I sneak in book recommendations too – and uber-subversive things like poetry and Dr. Who! Now that I’ve done a frantic cyber-wave to you and Sphex as fellow instructor-types, back to the scheduled Crommulations 😀
otrame says
I used to run an outreach program at an archaeology lab that brought kids in to teach them about archaeology. Once we had a group, the teacher who made the appointment was quick to warn that these were “at risk” kids. When I laughed and said “Good. At Risk kids are usually pretty smart” all I got was stunned silence.
When the group arrived, I did my usually spiel about the 10,000 years of local habitation by humans. One little girl, probably about 11 or 12, confronted me, sounded very aggressive, and just short of angry: “How do you know that? You weren’t even born yet.”
The teacher was horrified and started to apologize to me and berate her, all in more or less the same breath. I stopped her. I literally had to raise my voice a little to get her to stop. I said, “She’s right. That is a perfectly reasonable question.” Then I got down on one knee to get to her level and told her “You should always ask ‘How do you know that?’ That is very smart.” Then I told her, in unfortunately very general terms, how I knew that and explained that she would learn more about that in the other areas of the lab, that that was why we wanted kids here, to learn how we know that.
The teacher tried to apologize again, and I told her, “Oh, sure, she was a little aggressive. But she was right. I approve of anyone, especially kids, who ask questions like that.”
That job showed me once more just how bad and how good some teachers are. As the mother of two “ADD” kids (I had a pediatric neurologist tell me that he hated the term because “it isn’t an attention deficit and it’s not a disorder”), and being ADD myself, I was already very aware of that. I’ve seen the systematic abuse of brilliant kids by bad teachers for about 50 years now. I truly hope Ms. Williams gets past this and understands that she is not the one with the problem.
ischemgeek says
I probably would’ve been hauled off to juvie for being a holy terror in class.
“Tell your teacher their favorite book is dull tripe with an unlikable, unsympathetic main character; ignorant stereotypes as supporting characters; and no plot to speak of? In-school suspension for a month!”
(yeah, I did that. More than once. Let’s just say “tact” wasn’t in my vocabulary until my late teens/early 20s. Then again, the teachers sent me to detention and in-school suspensions for expressing a dissenting opinion, however bluntly, so as I always have said, the fault wasn’t one-sided)
ischemgeek says
I have ADHD – I agree that it’s not an attention deficit (more like an attention-regulation deficit), but sometimes I find it a disorder in the “personally distressing” sort of way.

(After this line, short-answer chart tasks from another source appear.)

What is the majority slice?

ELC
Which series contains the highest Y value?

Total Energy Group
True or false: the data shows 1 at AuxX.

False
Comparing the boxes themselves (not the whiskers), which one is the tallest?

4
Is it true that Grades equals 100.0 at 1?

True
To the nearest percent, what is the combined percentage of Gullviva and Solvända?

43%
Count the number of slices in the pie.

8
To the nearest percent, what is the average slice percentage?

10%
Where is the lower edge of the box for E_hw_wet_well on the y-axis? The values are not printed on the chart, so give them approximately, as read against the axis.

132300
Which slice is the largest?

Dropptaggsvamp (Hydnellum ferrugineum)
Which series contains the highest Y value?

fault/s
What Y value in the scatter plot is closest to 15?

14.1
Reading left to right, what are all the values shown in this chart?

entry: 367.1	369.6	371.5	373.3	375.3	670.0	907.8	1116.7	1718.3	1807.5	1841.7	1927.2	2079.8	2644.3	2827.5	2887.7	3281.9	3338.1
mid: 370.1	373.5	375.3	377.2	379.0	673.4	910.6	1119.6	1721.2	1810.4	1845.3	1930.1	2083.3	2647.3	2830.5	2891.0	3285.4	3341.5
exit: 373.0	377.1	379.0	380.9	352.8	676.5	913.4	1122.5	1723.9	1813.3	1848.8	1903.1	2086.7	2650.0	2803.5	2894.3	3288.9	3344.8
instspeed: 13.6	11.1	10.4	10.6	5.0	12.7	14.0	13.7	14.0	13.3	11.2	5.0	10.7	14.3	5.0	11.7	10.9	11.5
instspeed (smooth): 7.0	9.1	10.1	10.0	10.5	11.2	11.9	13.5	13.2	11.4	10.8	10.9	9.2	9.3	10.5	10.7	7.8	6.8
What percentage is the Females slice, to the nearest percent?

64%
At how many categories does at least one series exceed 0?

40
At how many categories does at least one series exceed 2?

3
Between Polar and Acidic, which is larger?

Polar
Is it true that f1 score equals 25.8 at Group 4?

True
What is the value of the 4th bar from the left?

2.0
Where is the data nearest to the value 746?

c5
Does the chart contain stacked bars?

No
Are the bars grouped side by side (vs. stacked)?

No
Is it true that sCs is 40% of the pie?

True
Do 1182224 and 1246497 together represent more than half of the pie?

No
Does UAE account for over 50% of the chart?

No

When I spend 8 hours trying to write an important paper, get maybe half a page finished and end up in tears from frustration because I can’t focus on a several-times-a-week basis, I’m pretty sure I’d call that disordered.
Then again, I don’t have a problem with my hyperfocus times, even though many I know are distressed by how I won’t eat/sleep for days at a time because I’m too absorbed in the task at hand.
tim rowledge, Ersatz Haderach says
To add to the fun it seems that there is a push to ‘diagnose’ those of us with brains – sorry, anti-authority problems – as having mental disorder. See for example this BB thread – http://boingboing.net/2012/03/01/why-shrinks-diagnose-anti-auth.html
I wonder where that idea came from? Could it be the same as the whole SOPA/ACTA/censor-everything cabal? Can’t have the little people *thinking* now can we?
Jean-Paul says
This is just weird.
hall_of_rage says
I want in on such a plan if there is one.